I was reminded of that this morning as I was inch-worming across the football field. When I participated in my first bootcamp, the inch-worm was my nemesis. I just couldn’t do them. I knew I’d never get any better at them. And I didn’t for a long, long time. You know why? I was convinced I sucked at them. So I did.
Then I changed my story I was telling myself — and now I’m one the fastest inch-wormer on the field. One thing doing PLS has taught me — once you get your mind out of the way, your body can do amazing things.
Let me repeat that: Once you get your mind out of the way, your body can do amazing things.
But you have to change your story. And that’s hard. First you have to figured out what your story is going to be. Then you have to attack it will gusto. That’s even harder. Change is scary. I know first hand.
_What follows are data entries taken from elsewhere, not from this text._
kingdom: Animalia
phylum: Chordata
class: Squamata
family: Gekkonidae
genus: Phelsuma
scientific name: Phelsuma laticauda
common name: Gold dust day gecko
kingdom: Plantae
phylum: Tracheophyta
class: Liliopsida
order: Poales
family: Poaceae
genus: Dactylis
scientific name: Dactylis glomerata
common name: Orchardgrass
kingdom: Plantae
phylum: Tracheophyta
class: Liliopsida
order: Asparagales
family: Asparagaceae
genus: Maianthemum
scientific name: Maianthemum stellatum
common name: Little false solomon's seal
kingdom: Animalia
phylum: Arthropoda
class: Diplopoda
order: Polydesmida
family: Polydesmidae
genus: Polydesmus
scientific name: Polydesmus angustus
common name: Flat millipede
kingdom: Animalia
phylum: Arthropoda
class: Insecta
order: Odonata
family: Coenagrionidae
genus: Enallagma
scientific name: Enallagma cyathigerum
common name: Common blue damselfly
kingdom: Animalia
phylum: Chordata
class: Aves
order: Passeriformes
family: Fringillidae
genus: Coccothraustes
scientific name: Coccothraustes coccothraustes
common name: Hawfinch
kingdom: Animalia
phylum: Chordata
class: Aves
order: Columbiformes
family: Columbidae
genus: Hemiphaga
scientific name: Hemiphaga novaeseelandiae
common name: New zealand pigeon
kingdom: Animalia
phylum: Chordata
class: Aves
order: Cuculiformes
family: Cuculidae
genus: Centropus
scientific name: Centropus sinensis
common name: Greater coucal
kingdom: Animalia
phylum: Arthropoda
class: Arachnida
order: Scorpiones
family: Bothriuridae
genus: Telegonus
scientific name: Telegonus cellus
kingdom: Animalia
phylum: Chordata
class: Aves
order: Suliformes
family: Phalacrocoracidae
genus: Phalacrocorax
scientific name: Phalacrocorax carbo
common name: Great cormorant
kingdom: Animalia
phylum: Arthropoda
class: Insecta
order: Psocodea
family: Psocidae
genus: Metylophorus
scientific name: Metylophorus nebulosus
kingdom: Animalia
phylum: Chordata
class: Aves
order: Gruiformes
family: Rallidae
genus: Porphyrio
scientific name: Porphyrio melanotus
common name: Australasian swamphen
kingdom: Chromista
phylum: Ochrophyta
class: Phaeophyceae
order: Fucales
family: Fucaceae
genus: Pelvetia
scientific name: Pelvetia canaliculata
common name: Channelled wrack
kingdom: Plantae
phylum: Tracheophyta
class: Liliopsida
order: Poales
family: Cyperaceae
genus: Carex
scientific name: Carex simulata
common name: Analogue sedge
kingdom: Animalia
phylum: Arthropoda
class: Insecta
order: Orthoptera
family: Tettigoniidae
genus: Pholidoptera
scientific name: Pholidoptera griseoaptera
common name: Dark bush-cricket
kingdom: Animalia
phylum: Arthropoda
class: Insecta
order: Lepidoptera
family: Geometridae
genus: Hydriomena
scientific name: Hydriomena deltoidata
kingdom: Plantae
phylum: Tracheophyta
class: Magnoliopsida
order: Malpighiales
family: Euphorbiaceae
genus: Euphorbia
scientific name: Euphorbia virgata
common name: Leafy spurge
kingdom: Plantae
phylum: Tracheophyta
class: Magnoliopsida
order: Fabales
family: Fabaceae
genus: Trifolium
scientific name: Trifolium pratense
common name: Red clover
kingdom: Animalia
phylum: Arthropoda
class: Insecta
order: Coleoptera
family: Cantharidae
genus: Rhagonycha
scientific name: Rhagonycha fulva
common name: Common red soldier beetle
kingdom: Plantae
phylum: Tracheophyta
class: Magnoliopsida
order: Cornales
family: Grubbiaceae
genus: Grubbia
I caught up with a couple of friends lately. Both had been laid off from their dream jobs a few years ago. One has recovered and is thriving. The other, well, he’s not doing so well. I listened to their stories about how the past seven years have treated them. The one who is failing was still a martyr. He got screwed. It’s not fair. He’d given up hope. I’d put my kids’ meager college fund on the line to say his life won’t get better.
Why? His story is that he is a victim. Being a victim won’t take you very far.
Do I think he has a right to be angry? Hell, yes. I have a few scars myself and I get where he’s coming from. But being pissed off won’t do him any good. He has to change his story.
My second friend struggled at first but eventually found a new job. It wasn’t perfect for him, but he busted his butt and other doors began to open up. I asked him about his layoff and he said. “Yeah, it sucked. But quickly realized it was a blessing in disguise. It forced me out of my comfort zone and got me busy.” He did get busy and his life is better than it was seven years ago.
I felt myself sitting up straighter as I listened to him. That’s the story I want to hear. It’s the storyI want to tell.
I look back at my failures over the past few years. They are all mine. I own them. I didn’t cause some of them initially — but my poor reaction to them allowed them to fester. I’ve succeeded when I owned up to my mistakes and attacked. I’ve failed when I became a martyr.
That was food for thought as I inch-wormed across the football field at 5 a.m. I have stories I need to change. I will do just that. One inch-worm at a time.